# How to: weld ; solder ; glue



## chieftopcop (Apr 2, 2016)

What a mess when; Speed vs short track!!

Hit the power switch before checking the throttle and before I could react the engine was laying on the floor. Luckily it only suffered rear end damage.

But,,,the question being,,how do I repair this..I did try glue but that was a no go. Can it be soldered and if so how do I go about it.
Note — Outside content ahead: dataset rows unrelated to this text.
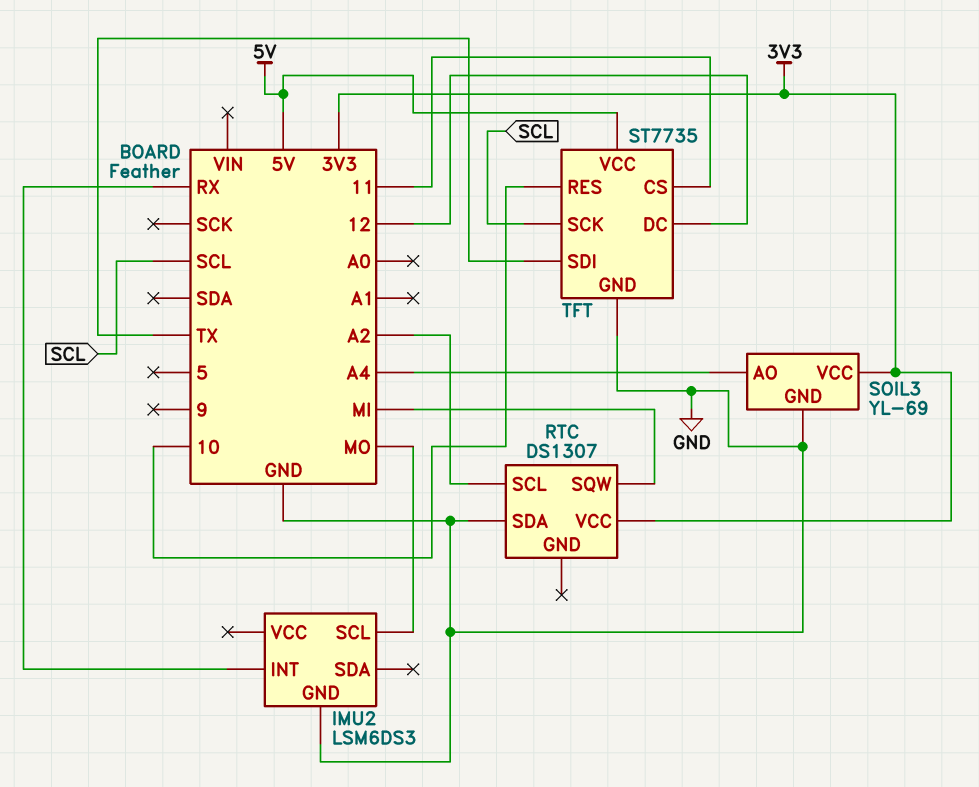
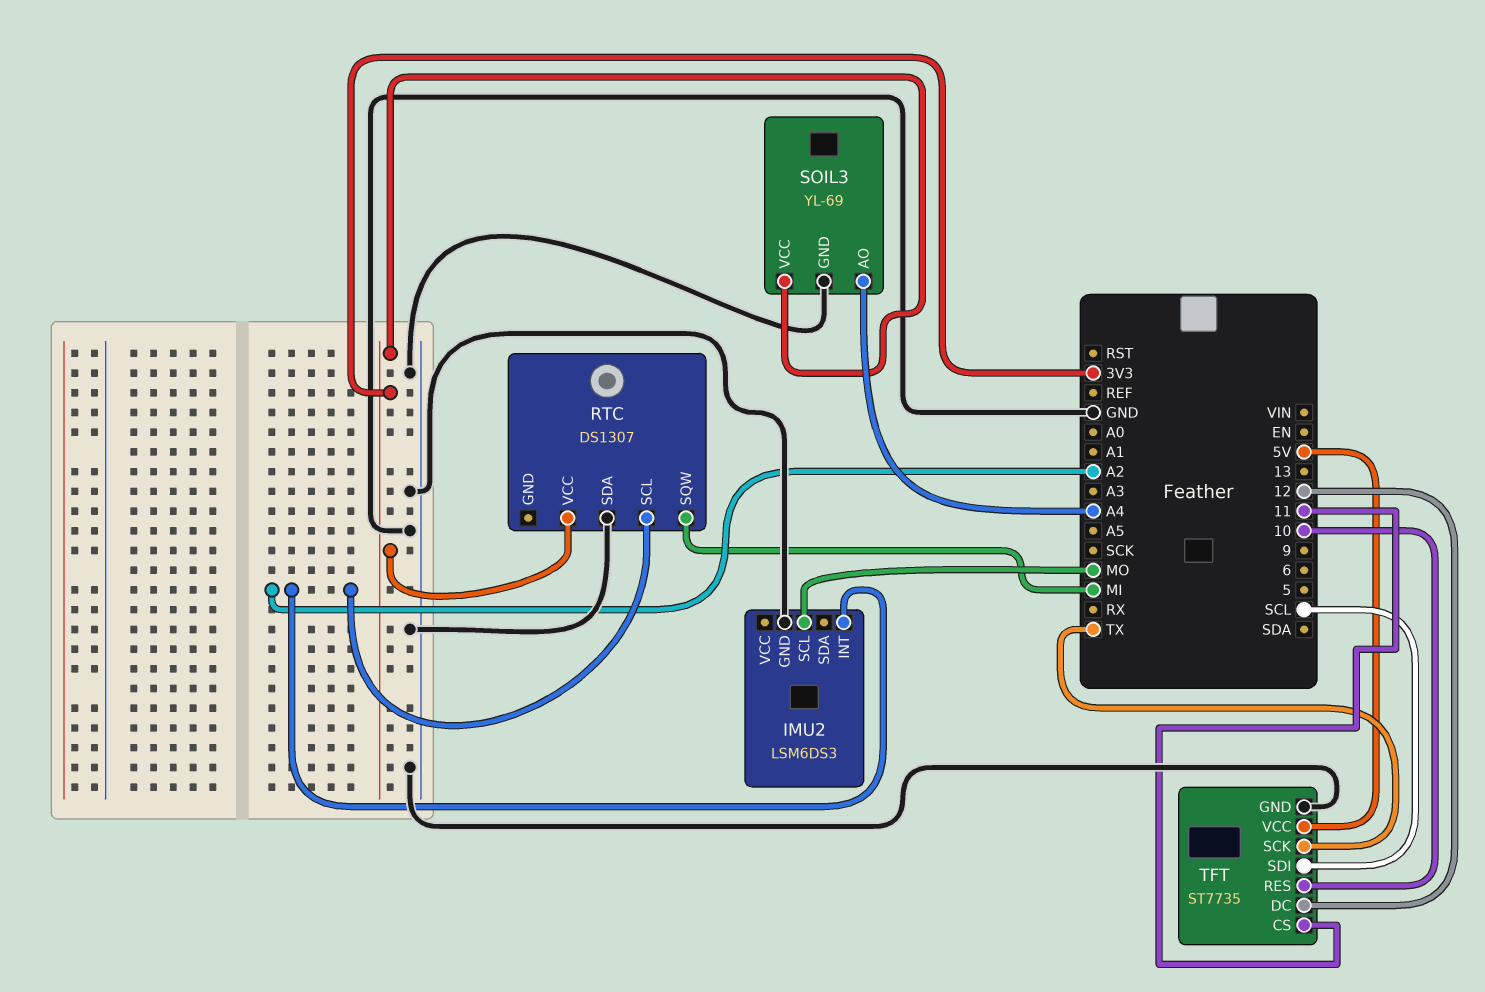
IMU2 pin INT: RX -> A2
TFT pin SCK: SCL -> TX
TFT pin SDI: TX -> SCL

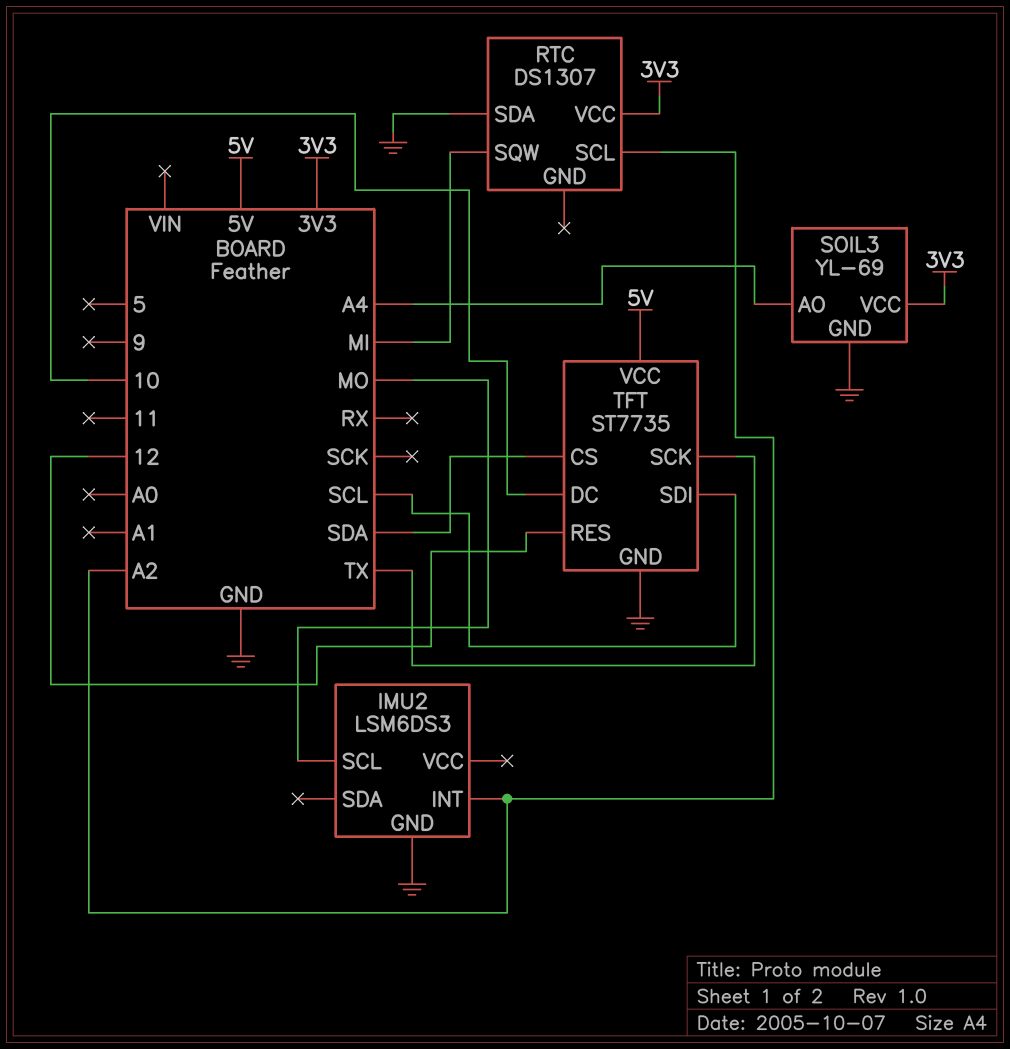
TFT pin CS: 11 -> SDA
TFT pin DC: 12 -> 10
TFT pin RES: 10 -> 12

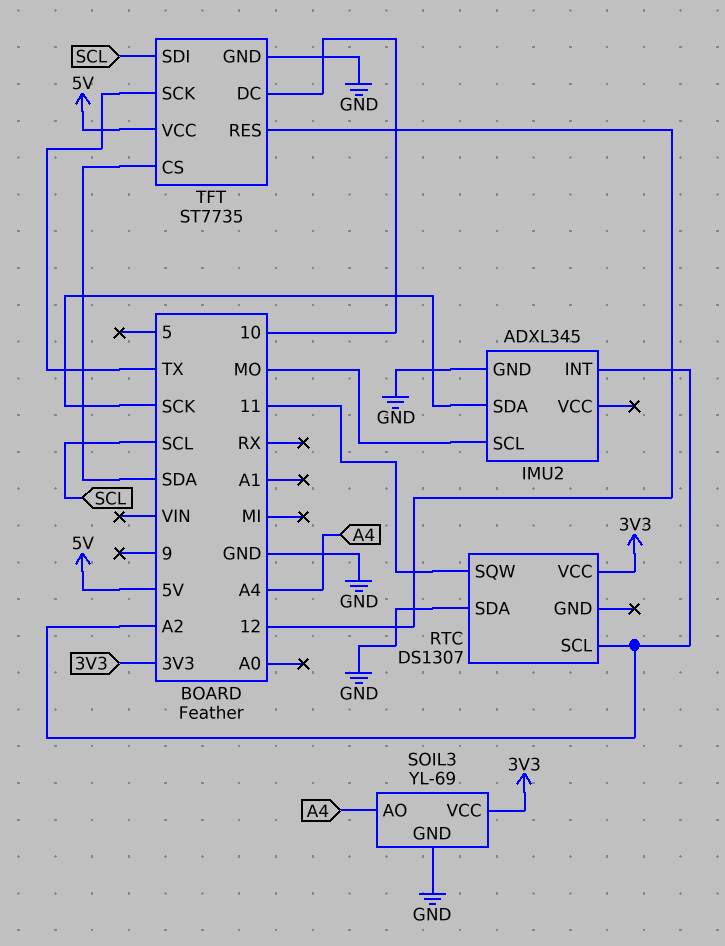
IMU2: LSM6DS3 -> ADXL345
IMU2 pin SDA: none -> SCK
RTC pin SQW: MI -> 11

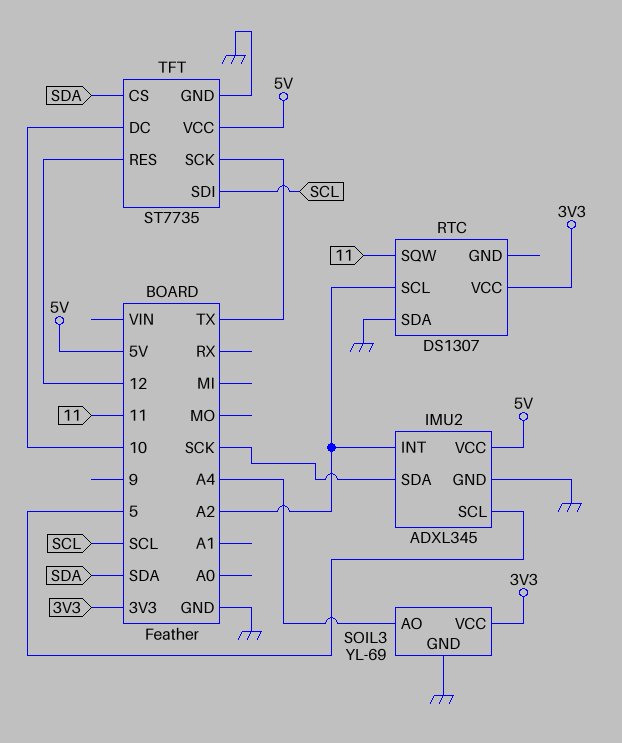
IMU2 pin SCL: MO -> 5
IMU2 pin VCC: none -> 5V

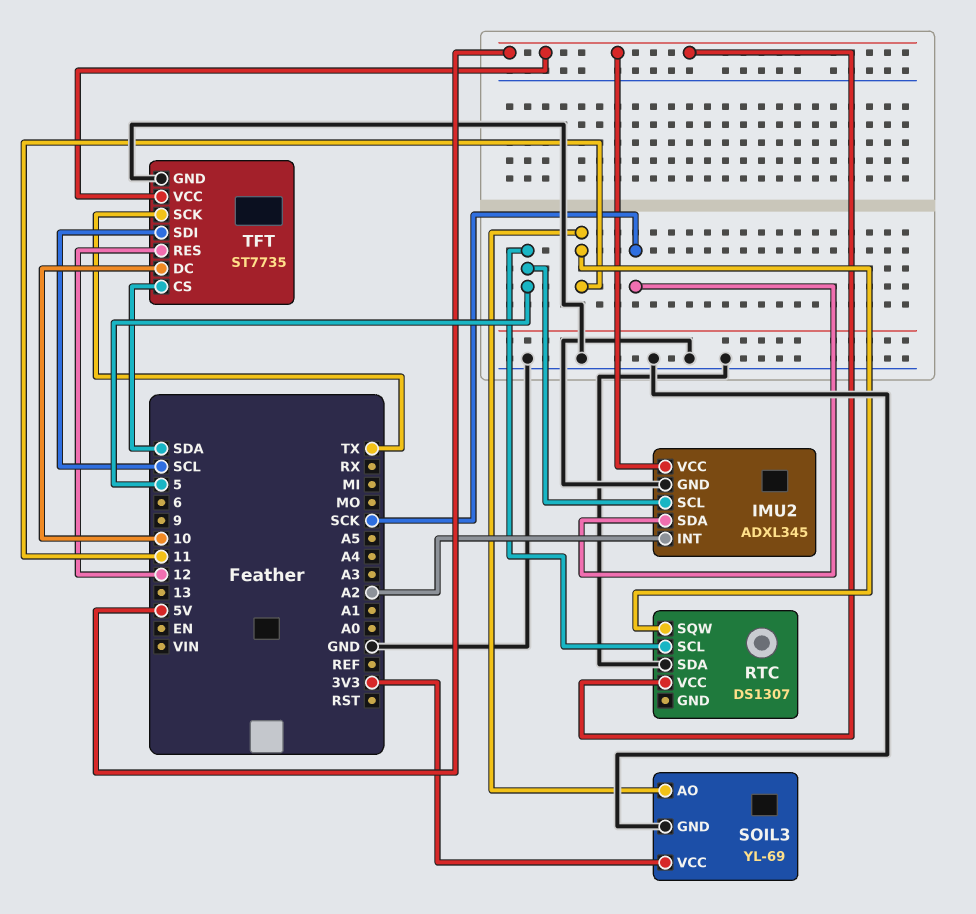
RTC pin SCL: A2 -> 5
RTC pin VCC: 3V3 -> 5V
SOIL3 pin AO: A4 -> 11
Here is what it looks like:


----------



## wvgca (Jan 21, 2013)

depends on what kind of metal, brass or copper,sure ... white cast metal, probably not ..
you might have better luck with a two part epoxy, like JB Weld or whatever you have handy


----------



## gunrunnerjohn (Nov 10, 2010)

Solder is a no-go, the JB Weld is what I use to repair that kind of damage. I try to have a backer if possible so the JB Weld has a bigger area to hold. Sometimes, that's difficult, I've used JB Weld on a number of broken pilots, you'd be surprised how good you can make them look.


----------



## wvgca (Jan 21, 2013)

Did you manage to get it back together okay?


----------



## chieftopcop (Apr 2, 2016)

*Still "putsing" with it*



Haven't really put a lot of effort into this yet, to many other things messed up;

1. Track keeps shorting out, need to relay the entire layout :stroke:
2. Switches work with the old fashioned brown controller but not with the SPDT switches ,,,,why??:dunno:
3. ZW Transformer not working on the left side....geez, now what.:smilie_daumenneg:
4. Engine ran off layout,,,really need to check throttle position prior to turning power on hwell:

But then with my physical limitations I really have nothing better to do anyway....:hah:


----------